Central Object of Regression is to FIT A LINE:

The most important goal of regression is to approximate the dependent variable as a linear function of the independent variables. The regression output estimates that H is a linear function of the C:

H = 4.21 + 0.79 C + err

A graph of this relationship is given below. The orange is the regression line, while the blue is the actual data.

Visually, we can see that the data fits reasonably well to the line. This reflects the high correlation of 83%. However, this apparent linear pattern in data is not a good reflection of the TRUE relationship between these two variables H and C. The regression estimates don’t make sense. They have been derived under assumption that C is fixed, and H is caused by C. But this is not true.
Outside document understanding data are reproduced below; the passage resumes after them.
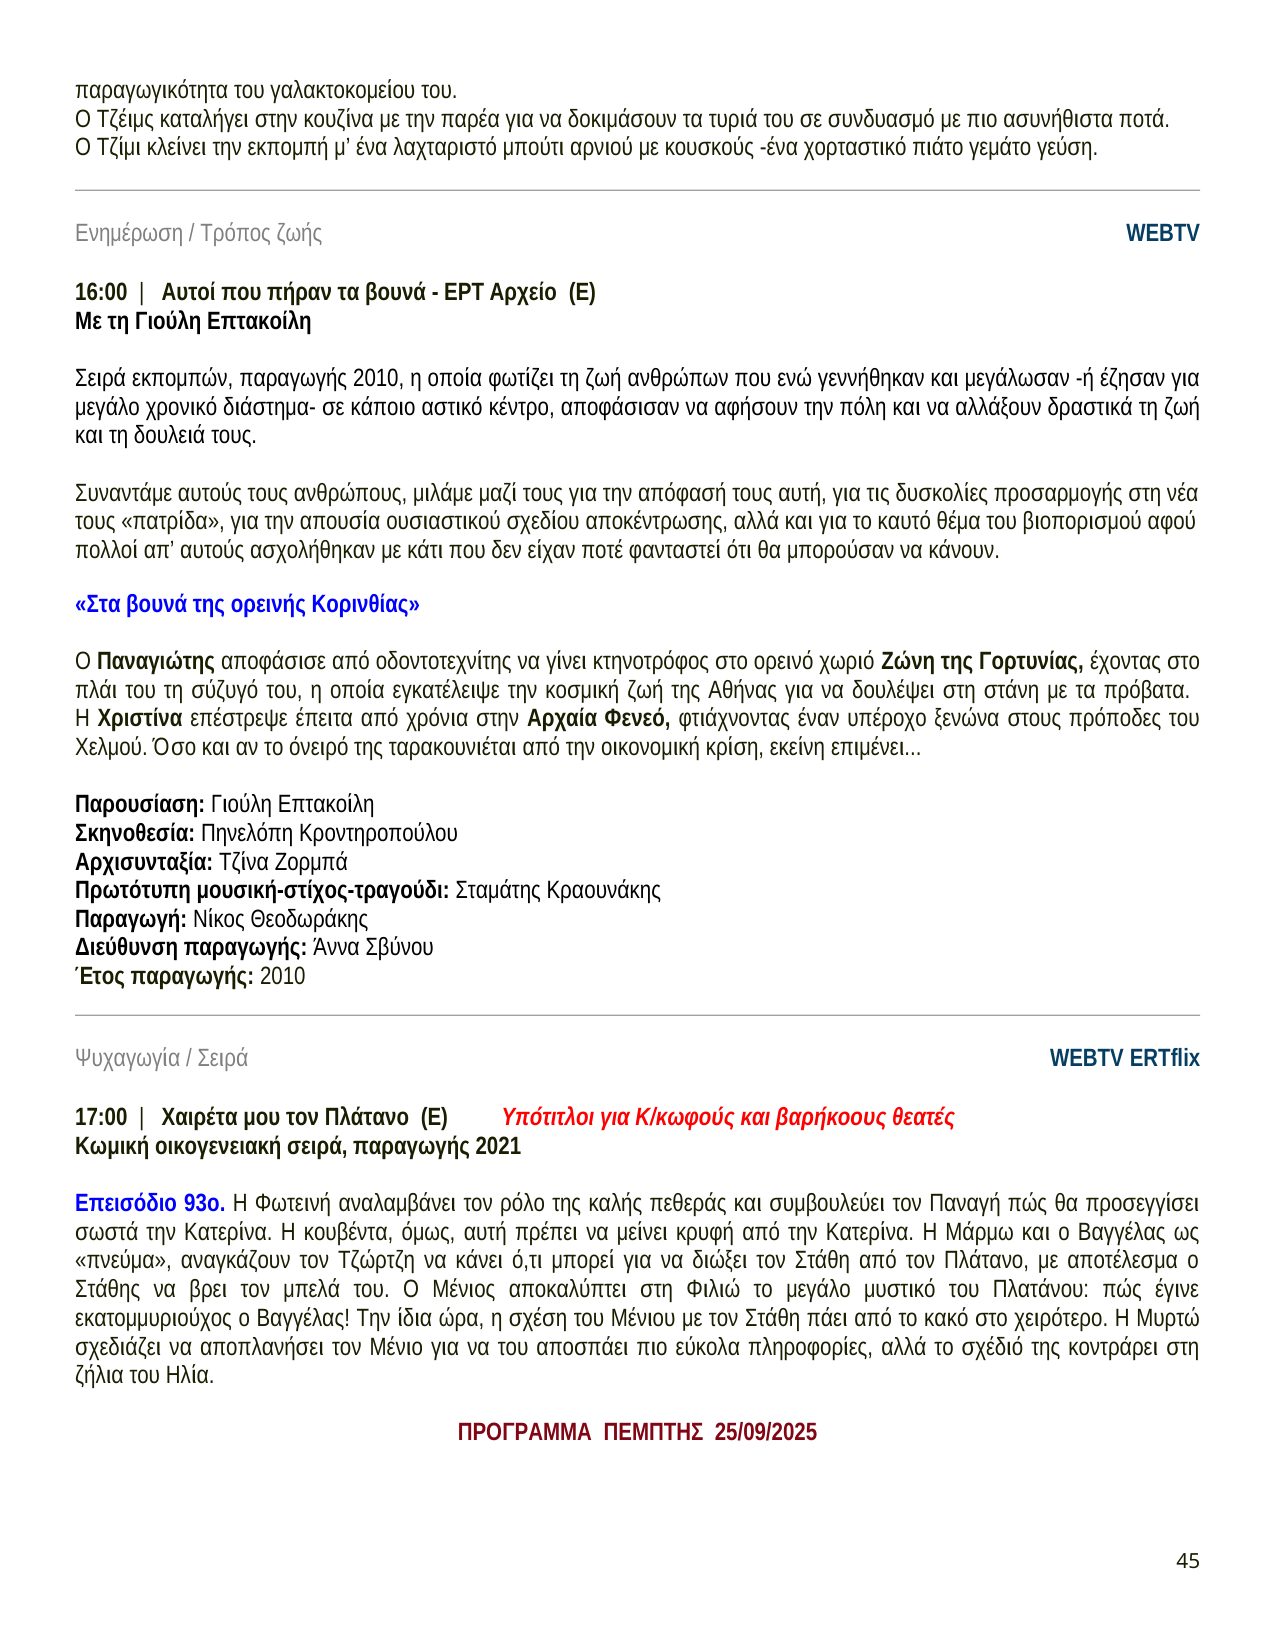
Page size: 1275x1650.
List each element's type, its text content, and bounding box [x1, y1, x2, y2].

text Επεισόδιο 93ο. Η Φωτεινή αναλαμβάνει τον ρόλο της καλής πεθεράς και συμβουλεύει τον Παναγή πώς θα προσεγγίσει σωστά την Κατερίνα. Η κουβέντα, όμως, αυτή πρέπει να μείνει κρυφή από την Κατερίνα. Η Μάρμω και ο Βαγγέλας ως «πνεύμα», αναγκάζουν τον Τζώρτζη να κάνει ό,τι μπορεί για να διώξει τον Στάθη από τον Πλάτανο, με αποτέλεσμα ο Στάθης να βρει τον μπελά του. Ο Μένιος αποκαλύπτει στη Φιλιώ το μεγάλο μυστικό του Πλατάνου: πώς έγινε εκατομμυριούχος ο Βαγγέλας! Την ίδια ώρα, η σχέση του Μένιου με τον Στάθη πάει από το κακό στο χειρότερο. Η Μυρτώ σχεδιάζει να αποπλανήσει τον Μένιο για να του αποσπάει πιο εύκολα πληροφορίες, αλλά το σχέδιό της κοντράρει στη ζήλια του Ηλία. [75, 1159, 1200, 1389]
text Παραγωγή: Νίκος Θεοδωράκης [75, 904, 1200, 932]
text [75, 75, 1200, 161]
text ΠΡΟΓΡΑΜΜΑ ΠΕΜΠΤΗΣ 25/09/2025 [75, 1417, 1200, 1446]
text Συναντάμε αυτούς τους ανθρώπους, μιλάμε μαζί τους για την απόφασή τους αυτή, για τις δυσκολίες προσαρμογής στη νέα τους «πατρίδα», για την απουσία ουσιαστικού σχεδίου αποκέντρωσης, αλλά και για το καυτό θέμα του βιοπορισμού αφού πολλοί απ’ αυτούς ασχολήθηκαν με κάτι που δεν είχαν ποτέ φανταστεί ότι θα μπορούσαν να κάνουν. [75, 449, 1200, 564]
table_header WEBTV [638, 218, 1200, 247]
text 17:00 | Χαιρέτα μου τον Πλάτανο (E) Υπότιτλοι για K/κωφούς και βαρήκοους θεατές [75, 1072, 1200, 1131]
text Πρωτότυπη μουσική-στίχος-τραγούδι: Σταμάτης Κραουνάκης [75, 875, 1200, 904]
text Σειρά εκπομπών, παραγωγής 2010, η οποία φωτίζει τη ζωή ανθρώπων που ενώ γεννήθηκαν και μεγάλωσαν -ή έζησαν για μεγάλο χρονικό διάστημα- σε κάποιο αστικό κέντρο, αποφάσισαν να αφήσουν την πόλη και να αλλάξουν δραστικά τη ζωή και τη δουλειά τους. [75, 363, 1200, 449]
table_header Ψυχαγωγία / Σειρά [75, 1044, 637, 1072]
table_header WEBTV ERTflix [638, 1044, 1200, 1072]
text Παρουσίαση: Γιούλη Επτακοίλη [75, 789, 1200, 818]
table_header Ενημέρωση / Τρόπος ζωής [75, 218, 637, 247]
text Αρχισυνταξία: Τζίνα Ζορμπά [75, 846, 1200, 875]
text Σκηνοθεσία: Πηνελόπη Κροντηροπούλου [75, 818, 1200, 846]
text Διεύθυνση παραγωγής: Άννα Σβύνου [75, 932, 1200, 961]
text Ο Παναγιώτης αποφάσισε από οδοντοτεχνίτης να γίνει κτηνοτρόφος στο ορεινό χωριό Ζώνη της Γορτυνίας, έχοντας στο πλάι του τη σύζυγό του, η οποία εγκατέλειψε την κοσμική ζωή της Αθήνας για να δουλέψει στη στάνη με τα πρόβατα. Η Χριστίνα επέστρεψε έπειτα από χρόνια στην Αρχαία Φενεό, φτιάχνοντας έναν υπέροχο ξενώνα στους πρόποδες του Χελμού. Όσο και αν το όνειρό της ταρακουνιέται από την οικονομική κρίση, εκείνη επιμένει... [75, 646, 1200, 761]
text 16:00 | Αυτοί που πήραν τα βουνά - ΕΡΤ Αρχείο (E) [75, 247, 1200, 306]
text «Στα βουνά της ορεινής Κορινθίας» [75, 589, 1200, 617]
text Με τη Γιούλη Επτακοίλη [75, 306, 1200, 334]
text Κωμική οικογενειακή σειρά, παραγωγής 2021 [75, 1131, 1200, 1159]
text Έτος παραγωγής: 2010 [75, 961, 1200, 990]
A standard interpretation of this regression relationship would be that if we change C by one unit, then H would change by 0.79 units. This is NOT valid, because C is dependent on K and an Error ErrC. If we change ErrC – that is, the error of measurement – this will cause a change in C but not in K. Since K is the cause of H, changes in the error of measurement of C will not affect H. So the interpretation of 0.79 as the effect of changes of C on H is not correct. Similarly, none of the other statistics generated by regression make any sense, because the assumptions of the regression model are not satisfied.

 

The F-statistic for the Regression:

 

F              40.62765                              Significance F     5.29E-06

 

We will end this lesson with an interpretation of the overall F-statistic for the regression as a whole. This is similar to the R-squared in being a measure of the overall goodness of fit between the data and the regression line. First we recall the meaning of the p-value, which is also called the significance level.
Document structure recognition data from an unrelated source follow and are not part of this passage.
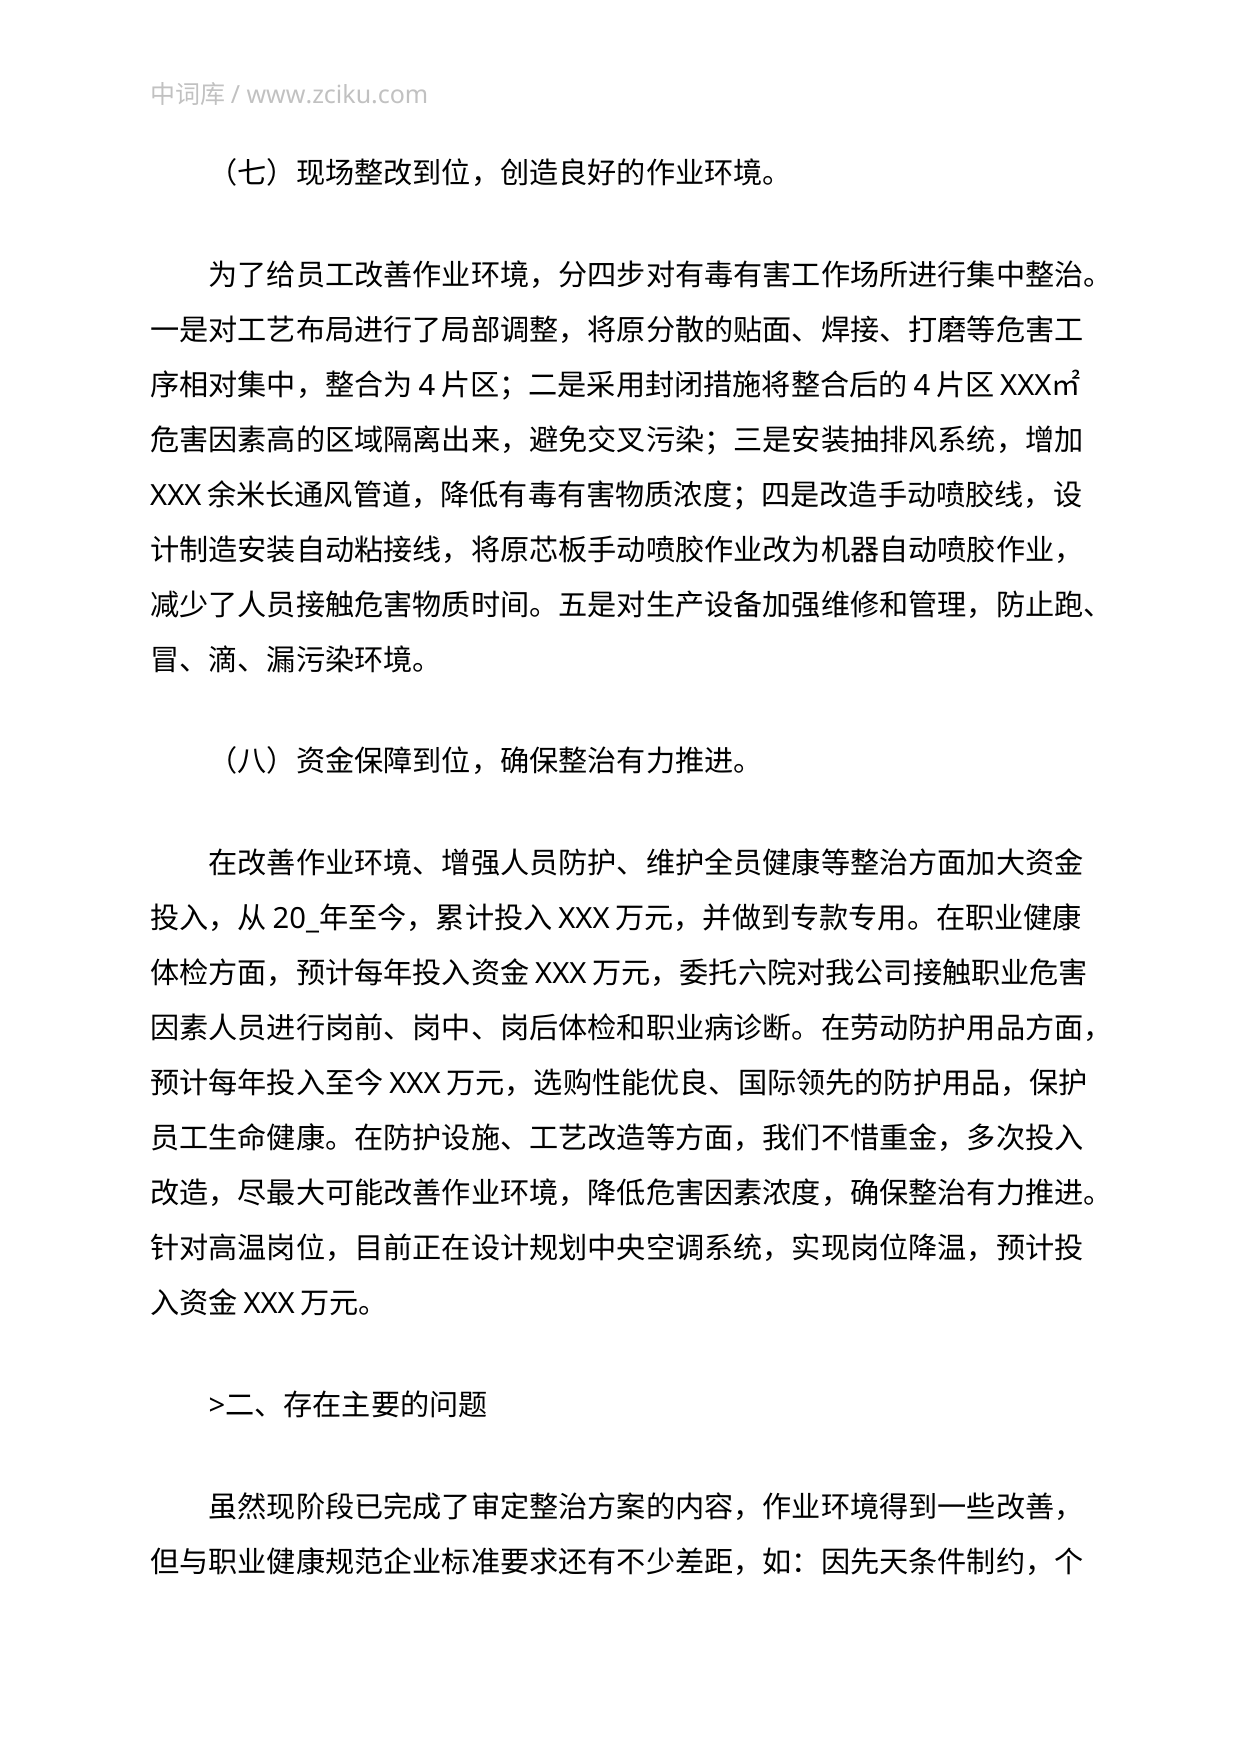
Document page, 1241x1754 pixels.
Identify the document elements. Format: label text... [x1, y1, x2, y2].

text （八）资金保障到位，确保整治有力推进。 [150, 738, 1090, 780]
text 在改善作业环境、增强人员防护、维护全员健康等整治方面加大资金投入，从20_年至今，累计投入XXX万元，并做到专款专用。在职业健康体检方面，预计每年投入资金XXX万元，委托六院对我公司接触职业危害因素人员进行岗前、岗中、岗后体检和职业病诊断。在劳动防护用品方面，预计每年投入至今XXX万元，选购性能优良、国际领先的防护用品，保护员工生命健康。在防护设施、工艺改造等方面，我们不惜重金，多次投入改造，尽最大可能改善作业环境，降低危害因素浓度，确保整治有力推进。针对高温岗位，目前正在设计规划中央空调系统，实现岗位降温，预计投入资金XXX万元。 [150, 840, 1090, 1322]
text >二、存在主要的问题 [150, 1381, 1090, 1424]
text （七）现场整改到位，创造良好的作业环境。 [150, 150, 1090, 192]
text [150, 1483, 1090, 1580]
text 为了给员工改善作业环境，分四步对有毒有害工作场所进行集中整治。一是对工艺布局进行了局部调整，将原分散的贴面、焊接、打磨等危害工序相对集中，整合为4片区；二是采用封闭措施将整合后的4片区XXX㎡危害因素高的区域隔离出来，避免交叉污染；三是安装抽排风系统，增加XXX余米长通风管道，降低有毒有害物质浓度；四是改造手动喷胶线，设计制造安装自动粘接线，将原芯板手动喷胶作业改为机器自动喷胶作业，减少了人员接触危害物质时间。五是对生产设备加强维修和管理，防止跑、冒、滴、漏污染环境。 [150, 252, 1090, 678]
Significance Level: Suppose our null hypothesis is that a coin is fair. We flip it 100 times and observe 70 heads. The p-value measures how much this observation is in conformity with the null hypothesis. The p-value is defined to the probability of the observed event, together with ALL equal or more extreme events. Here more extreme means having lower probability. If X is the number of heads in 100 with 50% success probability on each trial, then the p-value of the observation 70 is P(X>=70)+P(X<=30) which is 2*3.92507E-05, an extremely low probability. This means that the event is highly unlikely under the null hypothesis. Because there is a high degree of conflict between the observed event and the null hypothesis that the coin is fair. So, we can reject the null hypothesis.
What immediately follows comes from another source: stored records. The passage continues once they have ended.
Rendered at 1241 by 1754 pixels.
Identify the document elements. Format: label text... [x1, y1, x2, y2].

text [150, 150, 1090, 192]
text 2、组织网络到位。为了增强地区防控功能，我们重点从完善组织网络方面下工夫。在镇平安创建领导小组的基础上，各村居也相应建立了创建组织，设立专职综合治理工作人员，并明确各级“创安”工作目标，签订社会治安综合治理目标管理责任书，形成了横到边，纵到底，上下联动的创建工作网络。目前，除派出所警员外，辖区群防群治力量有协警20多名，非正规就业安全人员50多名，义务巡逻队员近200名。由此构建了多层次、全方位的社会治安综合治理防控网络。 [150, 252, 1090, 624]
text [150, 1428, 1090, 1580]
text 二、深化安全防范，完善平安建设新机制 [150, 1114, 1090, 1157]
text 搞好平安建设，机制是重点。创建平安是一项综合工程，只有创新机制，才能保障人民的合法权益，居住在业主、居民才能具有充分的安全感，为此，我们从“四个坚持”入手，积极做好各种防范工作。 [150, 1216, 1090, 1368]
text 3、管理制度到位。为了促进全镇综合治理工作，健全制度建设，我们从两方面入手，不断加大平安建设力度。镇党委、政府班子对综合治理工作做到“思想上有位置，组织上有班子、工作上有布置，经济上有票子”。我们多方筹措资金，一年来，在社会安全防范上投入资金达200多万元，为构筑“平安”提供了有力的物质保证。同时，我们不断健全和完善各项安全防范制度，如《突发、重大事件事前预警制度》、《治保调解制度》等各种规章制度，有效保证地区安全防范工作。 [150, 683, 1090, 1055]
Now, we go back to the interpretation of the F-statistic. This is a test for the null hypothesis that all coefficients in the regression are 0. That is a=0 and b=0, so that there is no connection between the two measures H and C. The statistic of 40 with significance of 5.3E-06 means that this is highly unlikely. So, we can reject the null hypothesis of no connection between H and C. While the inference is correct (that is, there is a strong relationship between H an C), the reasoning which leads to this conclusion is wrong. Also, the p-value is meaningless, since the assumptions on which it is based are not valid.